We're looking for a Site Reliability Engineer that will help to elevate Developer Experience for our customers by building reliable and scalable infrastructure and internal platforms. You'll design infrastructure and internal platforms using Kubernetes, GitHub Actions, Terraform, and other tools to build automated workflows, enhance developer tooling, and support a reliable Engineering experience.
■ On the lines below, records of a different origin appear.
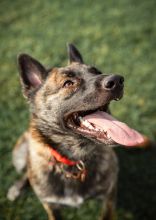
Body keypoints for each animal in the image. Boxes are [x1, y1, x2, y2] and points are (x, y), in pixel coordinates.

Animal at [7, 43, 146, 219]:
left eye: (97, 71)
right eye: (68, 83)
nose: (117, 80)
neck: (75, 159)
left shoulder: (109, 195)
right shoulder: (51, 205)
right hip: (19, 156)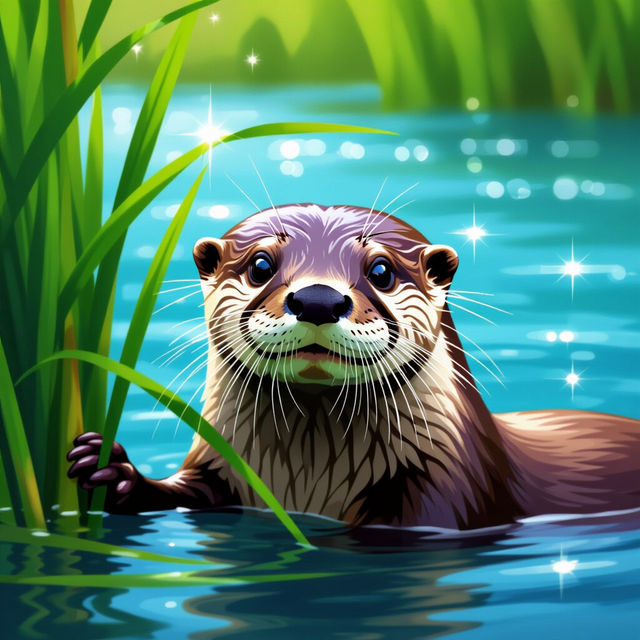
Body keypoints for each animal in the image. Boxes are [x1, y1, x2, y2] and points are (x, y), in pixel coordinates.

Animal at [67, 204, 640, 529]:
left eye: (381, 270)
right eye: (260, 265)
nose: (318, 298)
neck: (305, 479)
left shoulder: (447, 492)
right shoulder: (220, 469)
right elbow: (182, 494)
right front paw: (107, 468)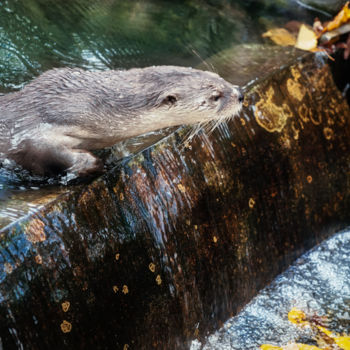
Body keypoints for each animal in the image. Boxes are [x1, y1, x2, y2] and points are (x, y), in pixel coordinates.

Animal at [0, 66, 243, 176]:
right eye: (215, 96)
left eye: (219, 77)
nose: (240, 94)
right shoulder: (29, 130)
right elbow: (36, 151)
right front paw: (93, 164)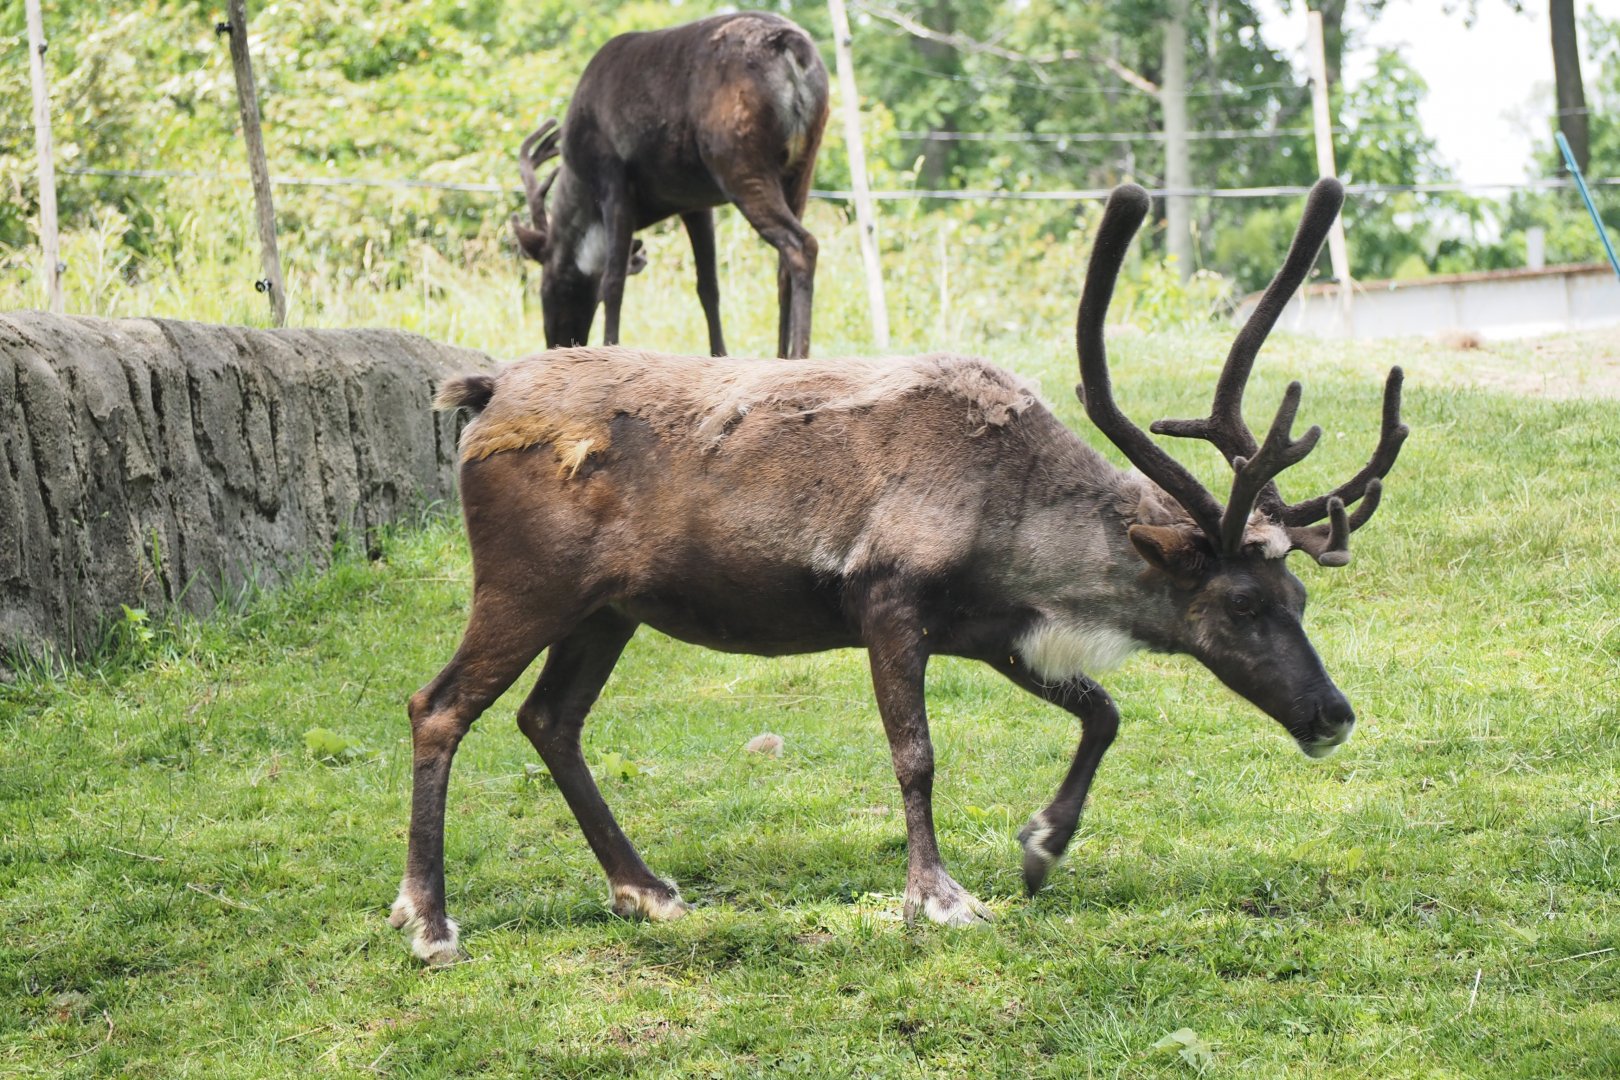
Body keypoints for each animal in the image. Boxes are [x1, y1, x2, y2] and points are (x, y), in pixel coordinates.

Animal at [390, 178, 1408, 965]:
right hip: (528, 584)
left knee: (549, 719)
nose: (1334, 713)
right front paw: (939, 896)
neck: (1018, 519)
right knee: (440, 705)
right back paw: (430, 921)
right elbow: (915, 754)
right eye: (1240, 604)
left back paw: (645, 889)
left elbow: (1104, 711)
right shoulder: (888, 601)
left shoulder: (995, 631)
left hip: (611, 609)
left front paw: (1042, 846)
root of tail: (483, 394)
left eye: (1298, 594)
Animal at [509, 12, 830, 360]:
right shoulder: (695, 203)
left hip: (738, 161)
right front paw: (719, 354)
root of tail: (793, 49)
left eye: (550, 285)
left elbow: (613, 280)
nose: (557, 341)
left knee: (801, 244)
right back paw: (781, 356)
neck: (583, 189)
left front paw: (611, 347)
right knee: (783, 264)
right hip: (802, 165)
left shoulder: (614, 181)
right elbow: (708, 286)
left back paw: (799, 354)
This role is a key part of our DevOps-first culture.


Key Responsibilities

  • Guarantee high availability, performance, and scalability of business-critical services.
  • Design and implement resilient and fault-tolerant infrastructure.
  • Lead teams and mentor on incident response, postmortems, and production readiness.
  • Use Terraform and comparable tools to automate infrastructure provisioning.
  • Build internal platforms and tools to increase developer efficiency and developer velocity.
  • Collaborate on out-of-team infrastructure projects that are in-house with an alignment on business goals.
  • Develop and maintain book runs, architecture diagrams, and operational documentation.
  • Find and automate installable engineering processes that are repetitive or prone to human error.


Required Skills

  • 8-12+ years in SRE, DevOps, or another related infrastructure area of expertise.
  • Proficiency in Kubernetes, Linux/Unix, and Infrastructure as code (Terraform, Ansible, Helm).
  • Experience with scripting languages (i.e. Python, Bash) for automation purposes.
  • Experience managing relational and NoSQL databases (i.e. PostgreSQL, MongoDB, Redis, or Elasticsearch).
  • Skills to debug and tune very large distributed systems.
  • Demonstrated experience in incident management, high-severity incidents, and root cause analyses.
  • Developer-first mindset with a mindset of ownership and responsibility.


Nice to Have

  • Experience with cloud providers: AWS, GCP, or Azure.
  • Familiarity with developer platforms or internal PaaS environments.
  • Experience managing cost-effective cloud infrastructure.


What We Value

  • Focus: Prioritize impactful work and smart collaboration.
  • Accountability: Own outcomes and continuously improve.
  • Speed: Move fast with purpose and agility.
  • Talkdesker Mindset: Be bold, be thoughtful, and drive change.